→ **TASK DESCRIPTION**: Within the data below, find the string "prov" and return each line where it occurs.

→ **AVAILABLE DATA**:
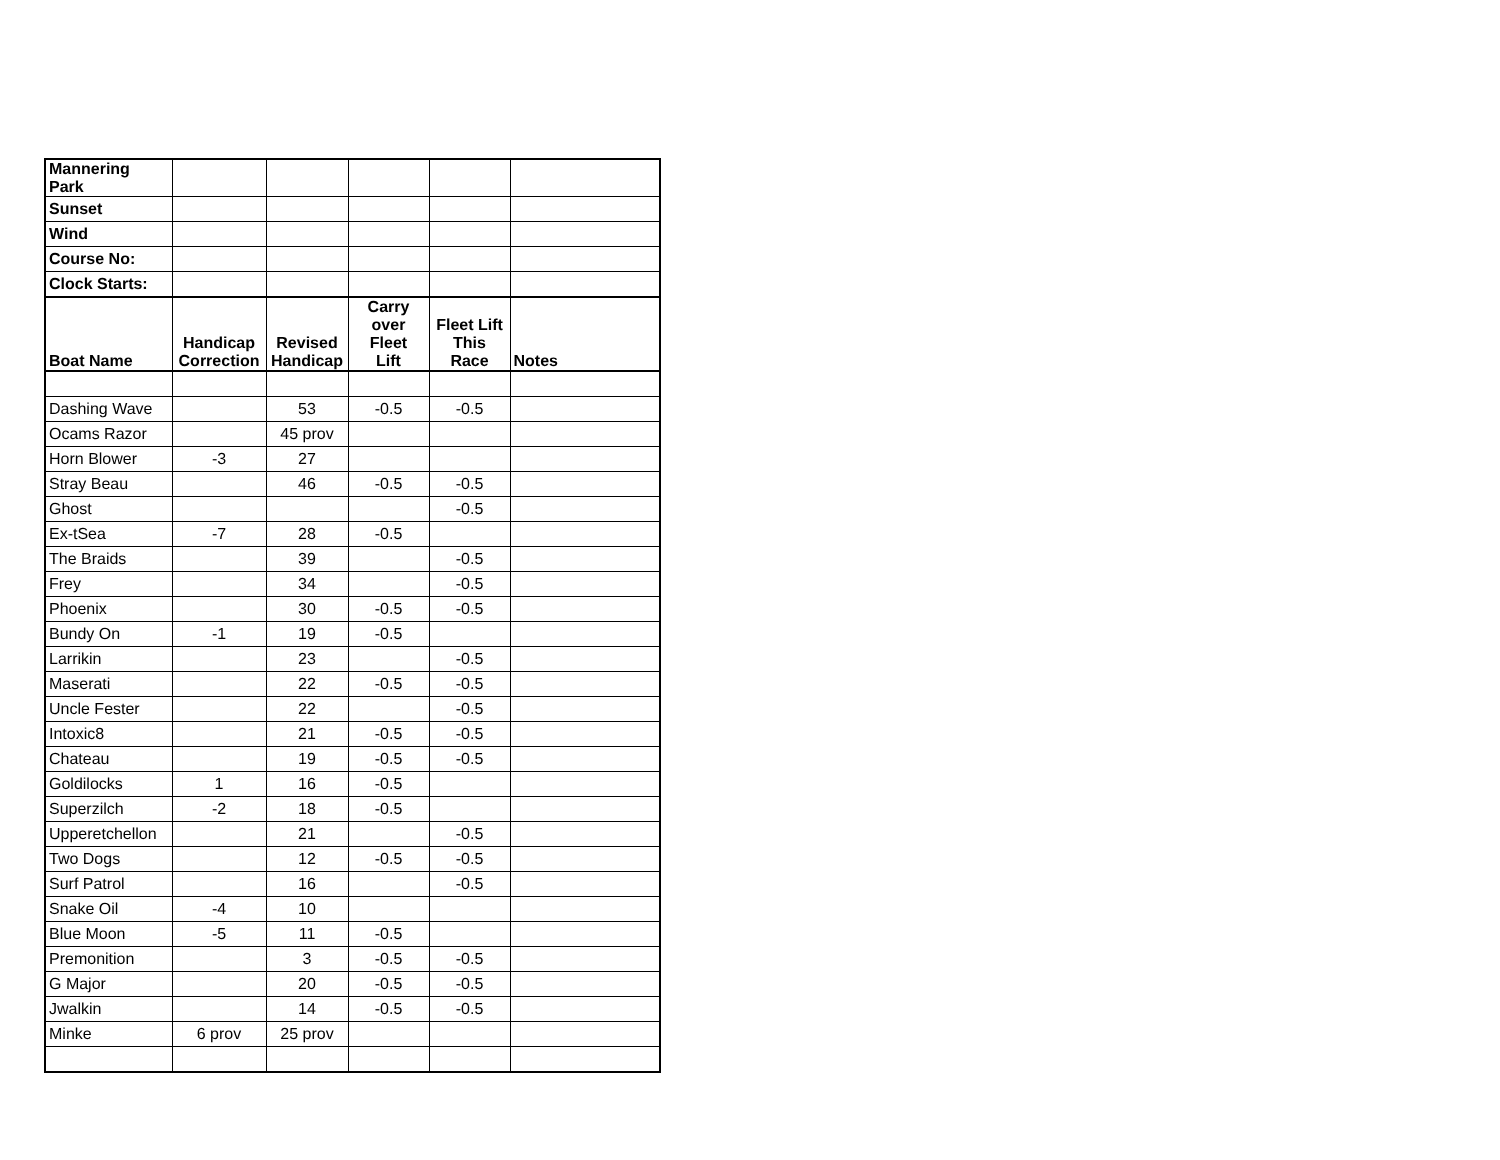| Mannering Park | | | | | |
| Sunset | | | | | |
| Wind | | | | | |
| Course No: | | | | | |
| Clock Starts: | | | | | |
| Boat Name | Handicap Correction | Revised Handicap | Carry over Fleet Lift | Fleet Lift This Race | Notes |
| Dashing Wave | | 53 | -0.5 | -0.5 | |
| Ocams Razor | | 45 prov | | | |
| Horn Blower | -3 | 27 | | | |
| Stray Beau | | 46 | -0.5 | -0.5 | |
| Ghost | | | | -0.5 | |
| Ex-tSea | -7 | 28 | -0.5 | | |
| The Braids | | 39 | | -0.5 | |
| Frey | | 34 | | -0.5 | |
| Phoenix | | 30 | -0.5 | -0.5 | |
| Bundy On | -1 | 19 | -0.5 | | |
| Larrikin | | 23 | | -0.5 | |
| Maserati | | 22 | -0.5 | -0.5 | |
| Uncle Fester | | 22 | | -0.5 | |
| Intoxic8 | | 21 | -0.5 | -0.5 | |
| Chateau | | 19 | -0.5 | -0.5 | |
| Goldilocks | 1 | 16 | -0.5 | | |
| Superzilch | -2 | 18 | -0.5 | | |
| Upperetchellon | | 21 | | -0.5 | |
| Two Dogs | | 12 | -0.5 | -0.5 | |
| Surf Patrol | | 16 | | -0.5 | |
| Snake Oil | -4 | 10 | | | |
| Blue Moon | -5 | 11 | -0.5 | | |
| Premonition | | 3 | -0.5 | -0.5 | |
| G Major | | 20 | -0.5 | -0.5 | |
| Jwalkin | | 14 | -0.5 | -0.5 | |
| Minke | 6 prov | 25 prov | | | |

→ **COMPLETED TASK**:
| Ocams Razor | | 45 prov | | | |
| Minke | 6 prov | 25 prov | | | |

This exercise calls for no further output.